Toutefois, ce n’est pas tout. Le Gouvernement a aussi veillé à ce que la CNSA, la Caisse nationale de solidarité pour l’autonomie, pérennise son concours financier aux MDPH à hauteur de 60 millions d’euros.

En outre, la circulaire du 14 avril 2010 a permis de donner des consignes précises aux services déconcentrés pour améliorer la gestion des ressources humaines dans les MDPH et prévenir ainsi toute dégradation de la dotation des moyens en personnel.

Enfin, monsieur le sénateur, je dois souligner l’excellent travail effectué par la Haute Assemblée dans le cadre de l’examen de la proposition de loi, adoptée ici même le 25 octobre dernier, de M. Paul Blanc, qui est très actif et impliqué dans ce dossier.

Le système de mise à disposition remboursée ainsi que le mécanisme de conventions triennales d’objectifs et de moyens passées entre l’État, les conseils généraux et les MDPH que ce texte prévoit permettront aux maisons départementales des personnes handicapées de bénéficier de garanties financières renforcées.

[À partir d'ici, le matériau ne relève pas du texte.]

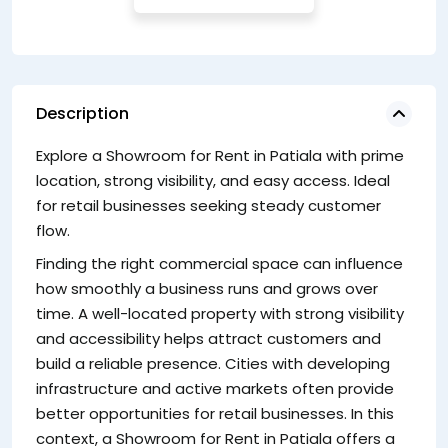
Description
Explore a Showroom for Rent in Patiala with prime
S
location, strong visibility, and easy access. Ideal
Ch
for retail businesses seeking steady customer
es
flow.
S
Finding the right commercial space can influence
en
how smoothly a business runs and grows over
s
time. A well-located property with strong visibility
vi
and accessibility helps attract customers and
Ke
build a reliable presence. Cities with developing
infrastructure and active markets often provide
better opportunities for retail businesses. In this
context, a Showroom for Rent in Patiala offers a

Vous le voyez, monsieur le sénateur, l’État tient ses engagements. Et il jouera tout son rôle dans la gouvernance de ces maisons, en lien avec la CNSA et ses autres partenaires.

M. le président. La parole est à M. Éric Doligé.

M. Éric Doligé. Je tiens tout d’abord à remercier Mme la secrétaire d’État de cette information que nous attendions depuis déjà longtemps. L’État tiendra ses engagements ; je n’en doutais pas, mais il a fallu du temps pour que cette bonne nouvelle soit communiquée.

Vous avez fait part des recours en contentieux qu’ont pu engager un certain nombre de départements pour la période 2006-2009 contre le Gouvernement. Ce sont des départements dirigés par des élus de l’opposition, mais je pense qu’il est assez logique qu’ils aient entamé une telle procédure car l’arriéré était tout de même important.

Ce que l’on peut retenir d’une telle situation, c’est que, si d’autres transferts doivent se réaliser à l’avenir – ce n’est pas improbable –, il faut éviter de permettre le droit de retrait des personnels. Vous ne pouvez pas affecter à une collectivité des personnels en mesure d’exercer un droit de retrait : cela déstabilise totalement la collectivité qui les reçoit, puisqu’elle les forme et les adapte à une nouvelle méthode de fonctionnement. Par ailleurs, le retour de ces personnels vers l’État crée souvent des doublons et multiplie donc par deux les frais de personnel dans bien des cas.

Je souhaite que, à tout le moins, on tire de la situation un certain nombre de conséquences.

Premièrement, il faut tenir ses engagements ; c’est désormais chose faite, même si c’est avec retard.

Deuxièmement, il faut cesser de mettre en place de tels systèmes, qui sont totalement inapplicables sur le terrain. J’avais d’ailleurs fait la même remarque en 2005 ; il est regrettable que, cinq après, ce dossier soit toujours à l’ordre du jour.